Recreational Cannabis Legalization Stalls Again in NY; Cuomo Pushes for Decriminalization – Cheddar

Sen. Liz Krueger, D-New York. Photo Credit: Hans Pennink/AP/Shutterstock

June 19, 2019

14m ago

By Chloe Aiello

Recreational cannabis legalization has ground to a halt in New York ー for the second time this year. Just months after a push by Gov. Andrew Cuomo failed to get legalization provisions into the state budget, a last ditch effort to pass a comprehensive legalization bill through the state legislature fizzled out on Wednesday.

Democratic State Senator Liz Krueger, sponsor of the Marijuana Regulation and Taxation Act, admitted defeat in a statement on Wednesday morning, saying the legislators “came very close to crossing the finish line, but we ran out of time.”

“This is not the end of the road, it is only a delay. Unfortunately, that delay means countless more New Yorkers will have their lives upended by unnecessary and racially disparate enforcement measures before we inevitably legalize,” Krueger said in a statement.

The bill, championed by Krueger and Assembly Majority Leader Crystal Peoples-Stokes, a Democrat from Buffalo, proposed a broad and progressive approach to legalization which would have regulated recreational sales, expunged past cannabis-related convictions, and allocated significant portions of tax revenues toward reinvestment in communities that have been disproportionately impacted by the cannabis criminalization. The latest version of the bill was popular among activists, but several points of contention, including the bill’s opt-out provisions for localities, handling of drugged driving, and tax revenue allocation proved insurmountable for the state senate.

„I said from the beginning of this session that I believed marijuana legalization had the best chance of being passed in this year’s budget. Today, the Senate confirmed that it does not have the votes to move forward with legalization,” Cuomo said in a statement, alluding to his failed budget proposal earlier in the year.

A decriminalization bill that has also been making its way through the state legislature has been pitched as a backup to full legalization. Cuomo said he would issue a „message of necessity” to expedite passage of that bill, so legislators can get decriminalization, at the very least, passed by the end of the session on Wednesday.

„I was asked earlier this week on a radio show if I would settle for decriminalization as a backup, and I said I keep fighting and only 'tend to give up on hour 20 when there’s four hours left in the session’. We have now reached 'hour twenty,'” Cuomo said in a statement.

The Wall Street Journal reported that, following the demise of full legalization, lobbyists would throw their weight behind the aforementioned decriminalization bill, as well as others that expand the existing medical marijuana program and seek to regulate hemp. This approach would have New York follow in the footsteps of New Jersey, which after failing to legalize recreational cannabis in March, has adopted a more piecemeal approach to legalization.

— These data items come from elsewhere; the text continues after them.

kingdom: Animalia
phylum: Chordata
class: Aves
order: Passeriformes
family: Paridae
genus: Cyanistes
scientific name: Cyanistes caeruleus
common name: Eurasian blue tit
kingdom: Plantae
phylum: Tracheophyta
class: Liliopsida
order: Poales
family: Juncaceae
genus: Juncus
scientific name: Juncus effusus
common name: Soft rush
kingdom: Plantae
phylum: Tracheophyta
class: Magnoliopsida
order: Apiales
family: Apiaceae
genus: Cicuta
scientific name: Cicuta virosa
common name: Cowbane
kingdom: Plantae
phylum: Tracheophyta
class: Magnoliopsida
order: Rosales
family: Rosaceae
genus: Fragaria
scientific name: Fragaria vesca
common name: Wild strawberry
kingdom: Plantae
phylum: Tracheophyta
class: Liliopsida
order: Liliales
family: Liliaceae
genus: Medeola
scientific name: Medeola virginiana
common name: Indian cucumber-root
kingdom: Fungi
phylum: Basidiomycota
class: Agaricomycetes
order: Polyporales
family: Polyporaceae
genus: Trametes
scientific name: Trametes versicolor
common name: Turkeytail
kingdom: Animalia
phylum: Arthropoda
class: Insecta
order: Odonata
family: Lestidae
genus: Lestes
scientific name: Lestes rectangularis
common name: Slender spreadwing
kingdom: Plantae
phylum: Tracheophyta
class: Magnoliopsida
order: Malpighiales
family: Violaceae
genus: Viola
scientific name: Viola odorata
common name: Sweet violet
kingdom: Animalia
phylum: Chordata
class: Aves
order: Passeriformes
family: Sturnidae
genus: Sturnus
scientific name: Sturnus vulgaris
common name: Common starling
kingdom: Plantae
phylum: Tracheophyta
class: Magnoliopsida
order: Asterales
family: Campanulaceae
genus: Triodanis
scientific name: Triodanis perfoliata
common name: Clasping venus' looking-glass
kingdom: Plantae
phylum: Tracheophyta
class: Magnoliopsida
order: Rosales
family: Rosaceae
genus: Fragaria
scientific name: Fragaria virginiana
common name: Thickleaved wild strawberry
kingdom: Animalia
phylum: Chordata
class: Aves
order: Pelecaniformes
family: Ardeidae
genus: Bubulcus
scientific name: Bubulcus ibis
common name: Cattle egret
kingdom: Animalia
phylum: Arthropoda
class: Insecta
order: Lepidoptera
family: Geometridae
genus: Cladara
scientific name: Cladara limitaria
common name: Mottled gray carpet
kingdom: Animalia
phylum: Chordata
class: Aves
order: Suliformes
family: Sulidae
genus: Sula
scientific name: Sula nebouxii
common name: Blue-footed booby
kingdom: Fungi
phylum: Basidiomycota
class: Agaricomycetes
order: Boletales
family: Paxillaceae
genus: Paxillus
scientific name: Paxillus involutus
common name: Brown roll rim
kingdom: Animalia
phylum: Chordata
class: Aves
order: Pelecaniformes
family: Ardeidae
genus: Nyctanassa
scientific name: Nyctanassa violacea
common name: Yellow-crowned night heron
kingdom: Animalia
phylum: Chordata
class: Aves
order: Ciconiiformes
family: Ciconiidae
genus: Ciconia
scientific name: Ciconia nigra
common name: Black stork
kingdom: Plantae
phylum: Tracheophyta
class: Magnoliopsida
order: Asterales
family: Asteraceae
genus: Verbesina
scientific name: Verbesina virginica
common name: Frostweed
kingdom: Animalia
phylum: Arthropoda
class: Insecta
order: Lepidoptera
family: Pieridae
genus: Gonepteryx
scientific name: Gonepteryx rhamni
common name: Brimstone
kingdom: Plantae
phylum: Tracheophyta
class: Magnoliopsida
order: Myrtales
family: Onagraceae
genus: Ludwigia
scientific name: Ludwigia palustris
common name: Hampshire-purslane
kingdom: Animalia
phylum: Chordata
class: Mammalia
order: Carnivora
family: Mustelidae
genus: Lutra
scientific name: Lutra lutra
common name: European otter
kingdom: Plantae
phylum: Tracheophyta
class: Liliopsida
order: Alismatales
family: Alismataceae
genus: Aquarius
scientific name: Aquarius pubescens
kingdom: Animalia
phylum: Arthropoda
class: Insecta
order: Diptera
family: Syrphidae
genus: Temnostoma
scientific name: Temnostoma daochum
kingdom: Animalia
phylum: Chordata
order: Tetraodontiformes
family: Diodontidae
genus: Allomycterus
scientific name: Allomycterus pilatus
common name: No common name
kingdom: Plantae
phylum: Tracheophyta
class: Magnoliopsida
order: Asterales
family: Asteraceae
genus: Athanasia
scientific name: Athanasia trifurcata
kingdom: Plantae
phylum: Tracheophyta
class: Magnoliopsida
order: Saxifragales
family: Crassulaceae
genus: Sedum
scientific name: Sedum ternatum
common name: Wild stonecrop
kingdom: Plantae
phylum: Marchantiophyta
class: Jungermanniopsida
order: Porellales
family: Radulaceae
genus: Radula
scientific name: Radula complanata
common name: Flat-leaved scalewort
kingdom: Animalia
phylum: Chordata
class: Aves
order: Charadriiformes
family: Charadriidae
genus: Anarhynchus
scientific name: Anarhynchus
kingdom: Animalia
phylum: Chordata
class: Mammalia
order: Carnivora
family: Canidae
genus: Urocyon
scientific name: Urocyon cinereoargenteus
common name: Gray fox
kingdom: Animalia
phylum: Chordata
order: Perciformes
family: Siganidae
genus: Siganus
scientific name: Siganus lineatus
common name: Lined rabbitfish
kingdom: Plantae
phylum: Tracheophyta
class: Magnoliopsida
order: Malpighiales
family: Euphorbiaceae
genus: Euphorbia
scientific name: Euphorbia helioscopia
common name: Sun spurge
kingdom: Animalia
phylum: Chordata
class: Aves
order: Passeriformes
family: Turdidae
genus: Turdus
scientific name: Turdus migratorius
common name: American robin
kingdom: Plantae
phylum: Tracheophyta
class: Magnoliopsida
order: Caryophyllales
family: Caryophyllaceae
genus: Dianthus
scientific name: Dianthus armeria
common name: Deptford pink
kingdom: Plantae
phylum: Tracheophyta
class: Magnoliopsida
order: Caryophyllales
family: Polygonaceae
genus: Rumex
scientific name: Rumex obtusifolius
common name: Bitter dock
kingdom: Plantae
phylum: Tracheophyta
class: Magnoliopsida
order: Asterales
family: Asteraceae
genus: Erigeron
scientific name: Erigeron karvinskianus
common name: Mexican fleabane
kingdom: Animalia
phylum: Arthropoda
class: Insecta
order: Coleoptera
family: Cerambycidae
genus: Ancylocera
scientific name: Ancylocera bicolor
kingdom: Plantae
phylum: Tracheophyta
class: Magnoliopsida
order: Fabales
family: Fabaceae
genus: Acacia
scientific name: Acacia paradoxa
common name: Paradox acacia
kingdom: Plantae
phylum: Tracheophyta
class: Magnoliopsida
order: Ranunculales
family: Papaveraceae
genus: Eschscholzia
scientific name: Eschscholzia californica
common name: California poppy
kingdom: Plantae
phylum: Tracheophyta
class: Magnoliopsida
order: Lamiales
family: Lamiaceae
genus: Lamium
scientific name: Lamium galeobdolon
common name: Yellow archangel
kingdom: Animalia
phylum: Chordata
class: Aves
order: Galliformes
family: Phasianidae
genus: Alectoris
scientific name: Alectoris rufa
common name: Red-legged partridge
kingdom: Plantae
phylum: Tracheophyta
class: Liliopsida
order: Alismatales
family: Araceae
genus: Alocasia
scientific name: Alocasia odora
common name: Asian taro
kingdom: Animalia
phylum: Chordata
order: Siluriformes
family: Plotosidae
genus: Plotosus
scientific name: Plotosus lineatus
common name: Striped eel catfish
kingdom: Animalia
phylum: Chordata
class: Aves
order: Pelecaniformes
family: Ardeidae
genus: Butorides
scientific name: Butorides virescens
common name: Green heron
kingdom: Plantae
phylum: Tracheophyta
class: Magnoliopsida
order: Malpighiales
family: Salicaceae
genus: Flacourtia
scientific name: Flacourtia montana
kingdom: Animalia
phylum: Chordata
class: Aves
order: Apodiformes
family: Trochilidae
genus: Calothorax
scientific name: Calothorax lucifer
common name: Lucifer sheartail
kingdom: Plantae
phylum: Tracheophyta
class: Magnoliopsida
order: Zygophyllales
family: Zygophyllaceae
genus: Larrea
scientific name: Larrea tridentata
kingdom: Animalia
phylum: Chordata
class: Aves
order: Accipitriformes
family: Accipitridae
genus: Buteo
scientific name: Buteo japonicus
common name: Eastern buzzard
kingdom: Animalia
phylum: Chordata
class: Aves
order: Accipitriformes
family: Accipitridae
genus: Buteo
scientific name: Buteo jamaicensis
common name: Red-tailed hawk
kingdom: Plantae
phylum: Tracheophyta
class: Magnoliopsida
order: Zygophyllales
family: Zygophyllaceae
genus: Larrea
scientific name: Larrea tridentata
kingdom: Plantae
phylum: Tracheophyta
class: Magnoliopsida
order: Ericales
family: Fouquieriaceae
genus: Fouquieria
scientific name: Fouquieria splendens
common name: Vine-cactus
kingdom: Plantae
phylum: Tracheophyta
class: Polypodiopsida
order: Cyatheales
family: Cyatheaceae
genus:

But activists say the decriminalization bill doesn’t go far enough to remedy the damaging effects of cannabis criminalization on minority communities.

„Decriminalization alone is not enough to deal with the full impact of marijuana prohibition and just gives law enforcement discretion. Actually addressing the legacy of harm from prohibition and targeted enforcement by comprehensively legalizing and reinvesting in communities is what policymakers need to deliver on,” Kassandra Frederique, New York state director at the Drug Policy Alliance, said in a statement.

Troy Smit, deputy director of the Empire State chapter of the National Organization to Reform Marijuana Laws (NORML), added that the bill’s lack of support in the Senate amounted to a „betrayal by the Democratic caucus that blocked this measure,” but thanked Sen. Krueger and Assemblywoman Peoples-Stokes for refusing to compromise on key issues like reinvestment.

With the bill pulled from consideration this session, legislators will likely have to wait until 2020 to vote on recreational cannabis legalization.